Pattern testing - BFF quilt

In my most recent sewing post I showed some improvisational patchwork, this time quite something else! While I do enjoy improv enormously, I also like the challenge of precise piecing.

Since I have become aware of the online quilting community I have mainly written my own posts (be it irregularly) and watched/read what others put out there. I just didn't have the time to be too involved with swaps, challenges and bees, and have been watching from the sidelines, thinking "one day...".

But when I had the opportunity this summer to test a pattern for Rebecca Bryan I felt it was time to jump in and try something new. The block she was making the pattern for required curved piecing which I was itching to get back to (have I ever shown you my double wedding ring quilt? I also have ideas for a different one), and I had some time to work on an extra project at the time, too. I jumped at the chance and Rebecca was happy to have me (even though I can't imagine she'd ever heard of me before)!

I decided to start with one block, to be made into a mini. Once I had received the pattern I wanted to start straight away so I chose some fabrics that I had at hand (no time for a day trip to the not-so-local quilt shop) and made a rather traditional version.

The pattern includes helpful directions for curved piecing, though I prefer to do it slightly differently, and use no more than three pins myself. The curve is not very tight and pieces together really easily:

curved piecing using three pins
 The corner units are made up of Half Square Triangles and HST units, apart from the corner triangles which are quarter square triangles. So within a couple of days after receiving the pattern I had this:

The complete block

The pattern was very well laid out, with clear explanations and templates for the curved pieces.
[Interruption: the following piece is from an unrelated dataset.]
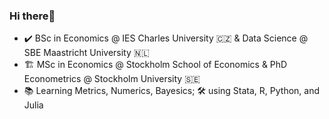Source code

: ### Hi there👋


- ✔️ BSc in Economics @ IES Charles University 🇨🇿 & Data Science @ SBE Maastricht University 🇳🇱
- 🏗️ MSc in Economics @ Stockholm School of Economics & PhD Econometrics @ Stockholm University 🇸🇪
- 📚 Learning Metrics, Numerics, Bayesics; 🛠️ using Stata, R, Python, and Julia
It even includes a colouring sheet for a complete 4 x 4 quilt layout, so you can play with different colour placements before starting to sew.

The only unusual thing about this pattern is that the edges of the block all end up on the bias, which is something that I would normally avoid. Saying that, as long as you're aware of it, there shouldn't really be a problem. It certainly was no issue when making my block, especially since I added straight strips around the block to finish off my mini. The full quilt includes sashing in the pattern which would stabilise a quilt top, but I would hesitate using this block without sashing in a larger quilt.
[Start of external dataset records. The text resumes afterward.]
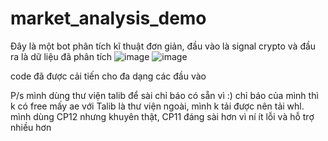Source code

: # market_analysis_demo
Đây là một bot phân tích kĩ thuật đơn giản, đầu vào là signal crypto và đầu ra là dữ liệu đã phân tích
![image](https://github.com/user-attachments/assets/a7934ed1-3009-4f71-8f95-203624ab1a83)
![image](https://github.com/user-attachments/assets/9d7fc32a-a1c0-40b7-932f-407724e9e37a)

code đã được cải tiến cho đa dạng các đầu vào

P/s mình dùng thư viện talib để sài chỉ báo có sẵn vì :) chỉ báo của mình thì k có free mấy ae
với Talib là thư viện ngoài, mình k tải được nên tải whl. mình dùng CP12 nhưng khuyên thật, CP11 đáng sài hơn vì ní ít lỗi và hỗ trợ nhiều hơn

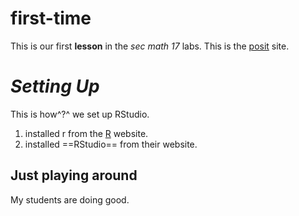 # first-time
This is our first **lesson** in the *sec math 17* labs.
This is the [posit](https://posit.co) site.

# *Setting Up*

This is how^?^ we set up RStudio.

1. installed r from the [R](www.r-project.org) website.
2. installed ==RStudio== from their website.

## Just playing around

My students are doing good.

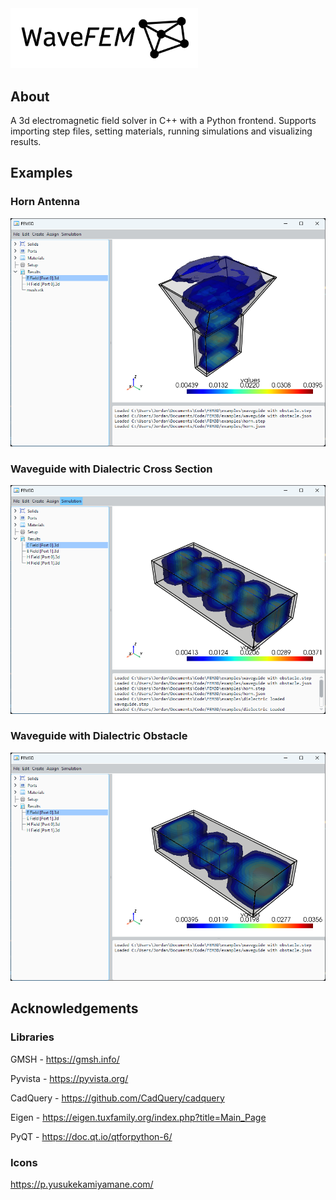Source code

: <img src='design/Logo.png' width="300px">

## About
A 3d electromagnetic field solver in C++ with a Python frontend. Supports importing step files, setting materials, running simulations and visualizing results.

## Examples
### Horn Antenna
<img src='examples/photos/Horn Antenna.png' >

### Waveguide with Dialectric Cross Section
<img src='examples/photos/Dialectric Loaded Waveguide.png' >

### Waveguide with Dialectric Obstacle
<img src='examples/photos/Dialectric Obstacle.png' >

## Acknowledgements 

### Libraries
GMSH - https://gmsh.info/

Pyvista - https://pyvista.org/

CadQuery - https://github.com/CadQuery/cadquery

Eigen - https://eigen.tuxfamily.org/index.php?title=Main_Page

PyQT - https://doc.qt.io/qtforpython-6/

### Icons
https://p.yusukekamiyamane.com/
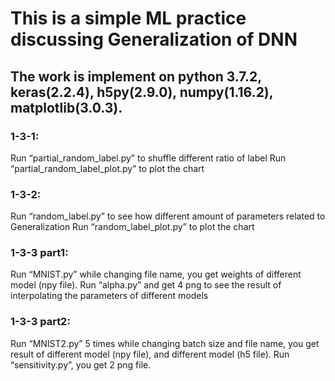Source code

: # This is a simple ML practice discussing Generalization of DNN

## The work is implement on python 3.7.2, keras(2.2.4), h5py(2.9.0), numpy(1.16.2), matplotlib(3.0.3).

### 1-3-1:
Run “partial_random_label.py” to shuffle different ratio of label
Run “partial_random_label_plot.py”  to plot the chart

### 1-3-2:
Run “random_label.py” to see how different amount of parameters related to Generalization
Run “random_label_plot.py” to plot the chart

### 1-3-3 part1:
Run “MNIST.py” while changing file name, you get weights of different model (npy file).
Run “alpha.py” and get 4 png to see the result of interpolating the parameters of different models

### 1-3-3 part2:
Run “MNIST2.py” 5 times while changing batch size and file name, you get result of different model (npy file), and different model (h5 file).
Run “sensitivity.py”, you get 2 png file.


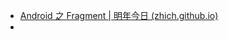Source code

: - [Android 之 Fragment | 明年今日 (zhich.github.io)](https://zhich.github.io/2018/07/23/Android-之-Fragment/)
- 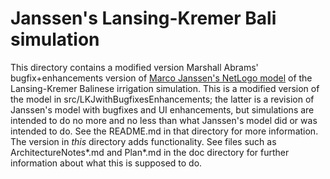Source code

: Janssen's Lansing-Kremer Bali simulation
========================================

This directory contains a modified version Marshall Abrams'
bugfix+enhancements version of [Marco Janssen's NetLogo
model](http://www.openabm.org/model/2221/version/2) of the
Lansing-Kremer Balinese irrigation simulation.  This is a modified
version of the model in src/LKJwithBugfixesEnhancements; the latter is a
revision of Janssen's model with bugfixes and UI enhancements, but
simulations are intended to do no more and no less than what Janssen's
model did or was intended to do.  See the README.md in that directory
for more information.  The version in *this* directory adds
functionality.  See files such as ArchitectureNotes*.md and Plan*.md in
the doc directory for further information about what this is supposed to
do.
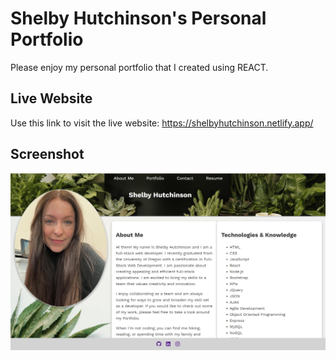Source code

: # Shelby Hutchinson's Personal Portfolio

Please enjoy my personal portfolio that I created using REACT.

## Live Website

Use this link to visit the live website: https://shelbyhutchinson.netlify.app/

## Screenshot

<img src='./src/assets/images/PortfolioFinal.jpg'>
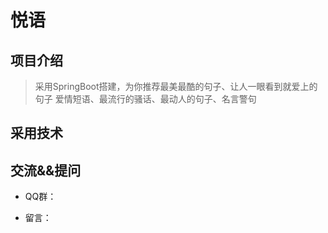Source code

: # 悦语

## 项目介绍

> 采用SpringBoot搭建，为你推荐最美最酷的句子、让人一眼看到就爱上的句子
爱情短语、最流行的骚话、最动人的句子、名言警句

## 采用技术


## 交流&&提问

- QQ群：

- 留言：


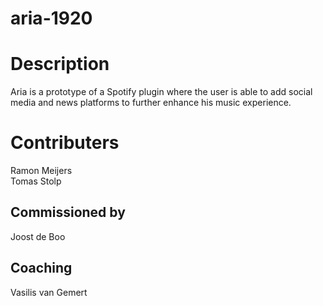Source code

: # aria-1920

# Description
Aria is a prototype of a Spotify plugin where the user is able to add social media and news platforms to further enhance his music experience.

# Contributers
Ramon Meijers  
Tomas Stolp

## Commissioned by
Joost de Boo

## Coaching
Vasilis van Gemert
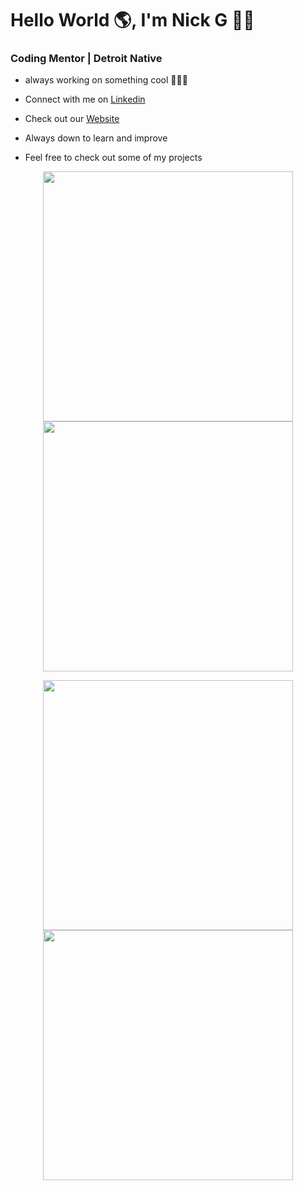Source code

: # Hello World 🌎, I'm Nick G 👋🏾
### Coding Mentor | Detroit Native


- always working on something cool 👨🏾‍💻
  
- Connect with me on [Linkedin](https://www.linkedin.com/in/nicholas-gordon-406394bb/)
  
- Check out our [Website](https://www.detroitdevs.net)

- Always down to learn and improve

- Feel free to check out some of my projects

<p align="center">
  <img src="https://github.com/user-attachments/assets/d0829247-929d-4902-a034-d923ce2cb3d6" width="400">
  <img src="https://github.com/user-attachments/assets/00399bd0-2776-4b26-802b-9cba1fdc0f1c" width="400">
</p>
<p align="center">
  <img src="https://github.com/user-attachments/assets/00399bd0-2776-4b26-802b-9cba1fdc0f1c" width="400">
  <img src="https://github.com/user-attachments/assets/00399bd0-2776-4b26-802b-9cba1fdc0f1c" width="400">
</p>



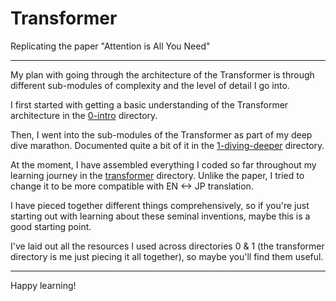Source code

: # Transformer

Replicating the paper "Attention is All You Need"

---

My plan with going through the architecture of the Transformer is through different sub-modules of complexity and the level of detail I go into.

I first started with getting a basic understanding of the Transformer architecture in the [0-intro](./0-intro/README.md) directory.

Then, I went into the sub-modules of the Transformer as part of my deep dive marathon. Documented quite a bit of it in the [1-diving-deeper](./1-diving-deeper/README.md) directory.

At the moment, I have assembled everything I coded so far throughout my learning journey in the [transformer](./transformer/README.md) directory. Unlike the paper, I tried to change it to be more compatible with EN <-> JP translation.

I have pieced together different things comprehensively, so if you're just starting out with learning about these seminal inventions, maybe this is a good starting point.

I've laid out all the resources I used across directories 0 & 1 (the transformer directory is me just piecing it all together), so maybe you'll find them useful.

---

Happy learning!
I really loved making this block, and am tempted to make a whole quilt in completely different colours (one day...).  There is also a lovely version in the pattern with pieced arcs. In the end I finished off my mini with walking foot machine quilting (which as you can see from the result, could do with a little more practise!) and a narrow flange at the edge inside the binding.


The mini now hangs above my - theoretical - sewing space (no longer here on the outside of the shed which gave the best light for a photograph), brightening up a darkish corner.
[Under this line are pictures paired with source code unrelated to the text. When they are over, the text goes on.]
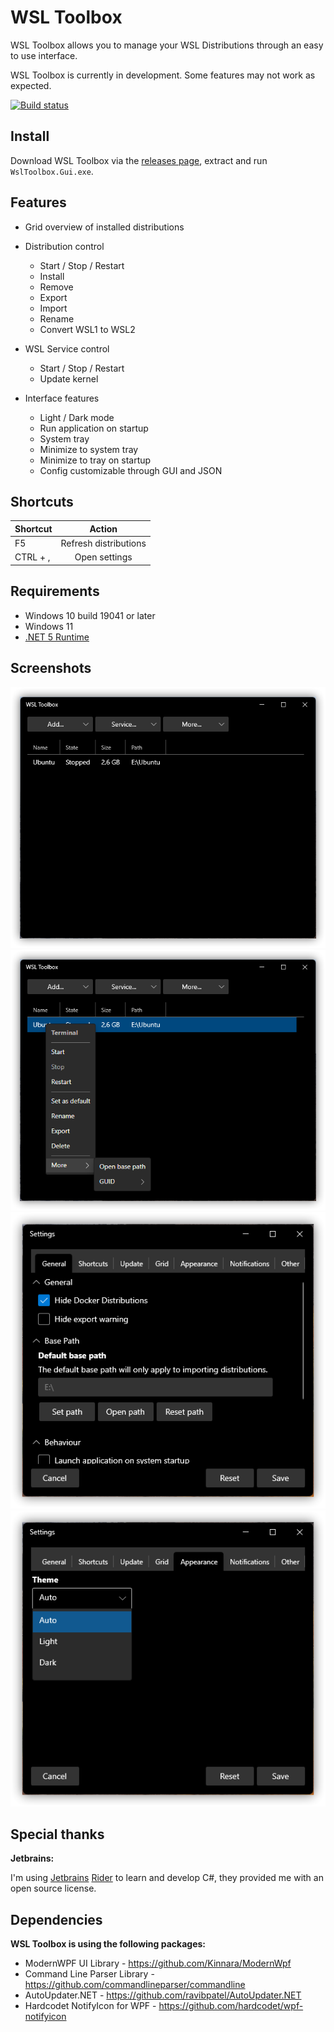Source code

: # WSL Toolbox

WSL Toolbox allows you to manage your WSL Distributions through an easy to use interface.

WSL Toolbox is currently in development. Some features may not work as expected.

[![Build status](https://ci.appveyor.com/api/projects/status/hks2bqstbxs3asnt?svg=true)](https://ci.appveyor.com/project/FalconNL93/wsltoolbox)

## Install

Download WSL Toolbox via the [releases page](https://github.com/FalconNL93/WslToolbox/releases), extract and
run `WslToolbox.Gui.exe`.

## Features

- Grid overview of installed distributions
- Distribution control
    - Start / Stop / Restart
    - Install
    - Remove
    - Export
    - Import
    - Rename
    - Convert WSL1 to WSL2

- WSL Service control
    - Start / Stop / Restart
    - Update kernel

- Interface features
    - Light / Dark mode
    - Run application on startup
    - System tray
    - Minimize to system tray
    - Minimize to tray on startup
    - Config customizable through GUI and JSON

## Shortcuts

| Shortcut |        Action         |
|:---------|:---------------------:|
| F5       | Refresh distributions |
| CTRL + , |     Open settings     |

## Requirements

- Windows 10 build 19041 or later
- Windows 11
- [.NET 5 Runtime](https://dotnet.microsoft.com/download/dotnet/5.0/runtime)

## Screenshots

![Main Window](./docs/images/screenshots/tb1.png?raw=true "Main Window")
![Main Window](./docs/images/screenshots/tb3.png?raw=true "Main Window")
![Main Window](./docs/images/screenshots/tb2.png?raw=true "Settings Window")
![Main Window](./docs/images/screenshots/tb4.png?raw=true "Settings Window")

## Special thanks

**Jetbrains:**

I'm using [Jetbrains](https://www.jetbrains.com/) [Rider](https://www.jetbrains.com/rider/) to learn and develop C#,
they provided me with an open source license.

## Dependencies

**WSL Toolbox is using the following packages:**

- ModernWPF UI Library - https://github.com/Kinnara/ModernWpf
- Command Line Parser Library - https://github.com/commandlineparser/commandline
- AutoUpdater.NET - https://github.com/ravibpatel/AutoUpdater.NET
- Hardcodet NotifyIcon for WPF - https://github.com/hardcodet/wpf-notifyicon
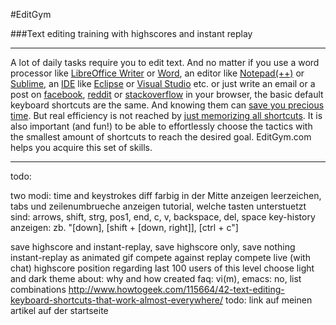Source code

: #EditGym

###Text editing training with highscores and instant replay

---

A lot of daily tasks require you to edit text. And no matter if you use a word processor like [LibreOffice Writer](https://www.libreoffice.org/discover/writer) or [Word](http://en.wikipedia.org/wiki/Microsoft_Word), an editor like [Notepad(++)](http://notepad-plus-plus.org) or [Sublime](http://www.sublimetext.com), an [IDE](http://en.wikipedia.org/wiki/Integrated_development_environment) like [Eclipse](https://eclipse.org) or [Visual Studio](http://www.visualstudio.com) etc. or just write an email or a post on [facebook](http://www.facebook.com), [reddit](http://www.reddit.com) or [stackoverflow](http://stackoverflow.com) in your browser, the basic default keyboard shortcuts are the same. And knowing them can [save you precious time](http://lifehacker.com/5970089/back-to-the-basics-learn-to-use-keyboard-shortcuts-like-a-ninja).
But real efficiency is not reached by [just memorizing all shortcuts](https://www.shortcutfoo.com). It is also important (and fun!) to be able to effortlessly choose the tactics with the smallest amount of shortcuts to reach the desired goal.
EditGym.com helps you acquire this set of skills.

---

todo:

two modi: time and keystrokes
diff farbig in der Mitte anzeigen
leerzeichen, tabs und zeilenumbrueche anzeigen
tutorial, welche tasten unterstuetzt sind: arrows, shift, strg, pos1, end, c, v, backspace, del, space
key-history anzeigen: zb. "[down], [shift + [down, right]], [ctrl + c"]

save highscore and instant-replay, save highscore only, save nothing
instant-replay as animated gif
compete against replay
compete live (with chat)
highscore position regarding last 100 users of this level
choose light and dark theme
about: why and how created
faq: vi(m), emacs: no, list combinations http://www.howtogeek.com/115664/42-text-editing-keyboard-shortcuts-that-work-almost-everywhere/
todo: link auf meinen artikel auf der startseite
For more versions do check out the #bffquilt hash tag on Instagram, and if you are interested in buying Rebecca's BFF Quilt pattern (PDF), it can be found here.

Meanwhile I'm going back to some more sewing, of course!


Sandra

3 comments:

Kaja said...

I wish I could be as accurate as this, at least sometimes! I really like the curves of this; it is a pretty block and your finished mini is really successful.

Lara B. said...

You clearly have mastered curved piecing Sandra! I love the block and this mini quilt is a great way to showcase it! The fabrics you had on hand are very pretty too. I would have to practice a whole lot more before I made a whole quilt like this.

Nancy said...

This is a beautiful block, beautifully pieced. I think the secondary pattern(s) from a whole quilt with the blocks would be very interesting.